Perruches vertes : d’où viennent ces oiseaux exotiques qui ont colonisé Paris et toute l’Île-de-France ?

Vous entendez un grand cri perçant au-dessus d’un parc parisien, vous levez la tête… et là, un oiseau vert fluo traverse le ciel. Non, vous ne rêvez pas. Et non, vous n’êtes pas en Inde ou en Afrique. Ces perruches vertes ont bel et bien colonisé Paris et toute l’Île-de-France.

Un grand oiseau vert, un bec rouge… qui est-elle exactement ?

Si vous regardez de près, vous verrez un plumage vert vif, une longue queue effilée, un bec rouge puissant, et chez les mâles adultes, un fin collier noir autour du cou. C’est la perruche à collier, au nom scientifique Psittacula krameri.

À l’origine, cette espèce vit dans de larges régions d’Afrique subsaharienne et d’Asie, notamment en Inde et au Pakistan. Elle fréquente d’ordinaire des zones chaudes, des campagnes arborées, des vergers, mais aussi des grandes villes comme New Delhi.

En Île-de-France, vous la croiserez surtout en groupes, souvent très bruyants, au lever du jour et en fin d’après-midi. Elles se posent en haut des platanes, des marronniers, ou d’autres grands arbres des parcs, comme si elles surveillaient la ville du haut de leurs tours végétales.

Comment une perruche tropicale se retrouve à Paris ?

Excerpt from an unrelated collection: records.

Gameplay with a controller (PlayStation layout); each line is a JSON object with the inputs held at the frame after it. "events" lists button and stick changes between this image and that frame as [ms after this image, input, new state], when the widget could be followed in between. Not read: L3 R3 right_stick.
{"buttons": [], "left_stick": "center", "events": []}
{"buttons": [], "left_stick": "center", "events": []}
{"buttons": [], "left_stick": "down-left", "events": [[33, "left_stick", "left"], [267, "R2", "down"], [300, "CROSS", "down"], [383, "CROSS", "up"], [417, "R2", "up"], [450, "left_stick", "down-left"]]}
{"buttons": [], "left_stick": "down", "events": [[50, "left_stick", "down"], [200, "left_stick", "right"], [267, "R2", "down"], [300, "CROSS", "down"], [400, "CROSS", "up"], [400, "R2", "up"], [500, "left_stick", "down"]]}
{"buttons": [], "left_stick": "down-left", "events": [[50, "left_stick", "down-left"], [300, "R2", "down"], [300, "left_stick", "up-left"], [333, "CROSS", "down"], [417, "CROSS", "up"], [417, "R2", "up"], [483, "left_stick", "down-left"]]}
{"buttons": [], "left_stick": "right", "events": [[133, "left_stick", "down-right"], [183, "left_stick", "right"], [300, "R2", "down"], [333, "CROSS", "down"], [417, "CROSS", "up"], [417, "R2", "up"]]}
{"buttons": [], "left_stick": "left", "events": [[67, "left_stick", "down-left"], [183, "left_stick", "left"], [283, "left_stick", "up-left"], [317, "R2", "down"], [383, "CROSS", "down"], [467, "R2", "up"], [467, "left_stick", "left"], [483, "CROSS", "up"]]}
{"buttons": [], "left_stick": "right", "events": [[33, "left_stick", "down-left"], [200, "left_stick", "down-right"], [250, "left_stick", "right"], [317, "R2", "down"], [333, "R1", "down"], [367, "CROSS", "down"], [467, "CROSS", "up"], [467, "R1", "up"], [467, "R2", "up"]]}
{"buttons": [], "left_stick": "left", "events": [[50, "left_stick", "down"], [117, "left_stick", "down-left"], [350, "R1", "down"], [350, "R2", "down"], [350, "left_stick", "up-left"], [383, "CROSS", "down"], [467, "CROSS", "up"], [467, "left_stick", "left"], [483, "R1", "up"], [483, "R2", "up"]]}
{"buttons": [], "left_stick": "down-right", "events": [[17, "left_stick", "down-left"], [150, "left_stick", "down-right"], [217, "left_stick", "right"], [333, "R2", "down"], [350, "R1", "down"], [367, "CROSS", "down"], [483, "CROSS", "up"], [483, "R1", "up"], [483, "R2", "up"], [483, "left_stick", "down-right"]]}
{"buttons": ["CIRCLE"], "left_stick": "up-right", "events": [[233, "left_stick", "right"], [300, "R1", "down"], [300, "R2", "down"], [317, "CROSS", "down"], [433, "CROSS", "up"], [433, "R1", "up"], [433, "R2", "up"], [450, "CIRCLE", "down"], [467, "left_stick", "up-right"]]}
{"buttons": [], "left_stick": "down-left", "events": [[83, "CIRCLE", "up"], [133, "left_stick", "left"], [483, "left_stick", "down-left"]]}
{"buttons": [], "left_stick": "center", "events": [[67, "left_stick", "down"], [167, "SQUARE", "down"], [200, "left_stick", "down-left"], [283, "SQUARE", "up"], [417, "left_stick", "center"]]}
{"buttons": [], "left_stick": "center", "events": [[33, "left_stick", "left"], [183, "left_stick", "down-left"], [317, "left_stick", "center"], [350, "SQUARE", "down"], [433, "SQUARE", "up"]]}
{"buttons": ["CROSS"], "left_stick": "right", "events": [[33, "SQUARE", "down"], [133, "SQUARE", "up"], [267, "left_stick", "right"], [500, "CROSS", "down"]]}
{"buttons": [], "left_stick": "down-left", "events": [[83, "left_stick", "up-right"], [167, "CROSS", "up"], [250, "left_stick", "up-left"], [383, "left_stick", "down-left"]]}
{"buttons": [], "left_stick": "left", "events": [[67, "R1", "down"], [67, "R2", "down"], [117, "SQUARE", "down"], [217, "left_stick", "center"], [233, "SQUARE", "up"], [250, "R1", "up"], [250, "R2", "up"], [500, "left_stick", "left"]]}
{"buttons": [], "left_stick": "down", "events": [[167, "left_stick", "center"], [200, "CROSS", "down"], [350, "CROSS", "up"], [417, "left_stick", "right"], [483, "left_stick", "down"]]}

L’histoire ressemble un peu à un scénario de film. Ces oiseaux ne sont pas arrivés ici en migrant comme les oies sauvages. Ils sont venus… en avion. Littéralement.

Dans les années 1970, plusieurs perruches à collier se seraient échappées lors d’un transport à l’aéroport d’Orly, vers 1976 selon les récits les plus souvent cités. Au départ, il ne s’agissait que de quelques individus perdus dans une région totalement nouvelle pour eux.

Mais la perruche à collier est résistante. Elle a trouvé rapidement de quoi se nourrir, où dormir, puis où nicher. Quelques couples se sont formés, ils ont commencé à se reproduire. Au fil des années, cette petite poignée d’oiseaux échappés a donné naissance à une véritable population urbaine.

Une population qui explose en Île-de-France

Aujourd’hui, les estimations parlent de dizaines de milliers de perruches à collier dans la région parisienne, souvent entre 10 000 et 20 000 individus. Nous ne sommes plus face à une curiosité exotique isolée. C’est une espèce désormais bien installée.

Vous pouvez les observer dans de nombreux lieux : bois de Vincennes, bois de Boulogne, grands parcs urbains, ceintures arborées autour des villes, zones pavillonnaires riches en jardins et en arbres fruitiers. Elles suivent en quelque sorte le “ruban vert” de l’Île-de-France.

Et Paris n’est pas un cas isolé. La même chose se produit à Londres, Bruxelles, Amsterdam et dans plusieurs autres métropoles européennes. Cet oiseau autrefois symbole de paysages lointains est devenu un résident habituel de nombreuses grandes villes.

Pourquoi ces perruches s’adaptent-elles si bien au climat francilien ?

Une question revient souvent : comment un oiseau originaire de régions tropicales peut-il supporter les hivers parisiens ? Pluie, vent, parfois neige, nuits froides… et pourtant, les perruches restent.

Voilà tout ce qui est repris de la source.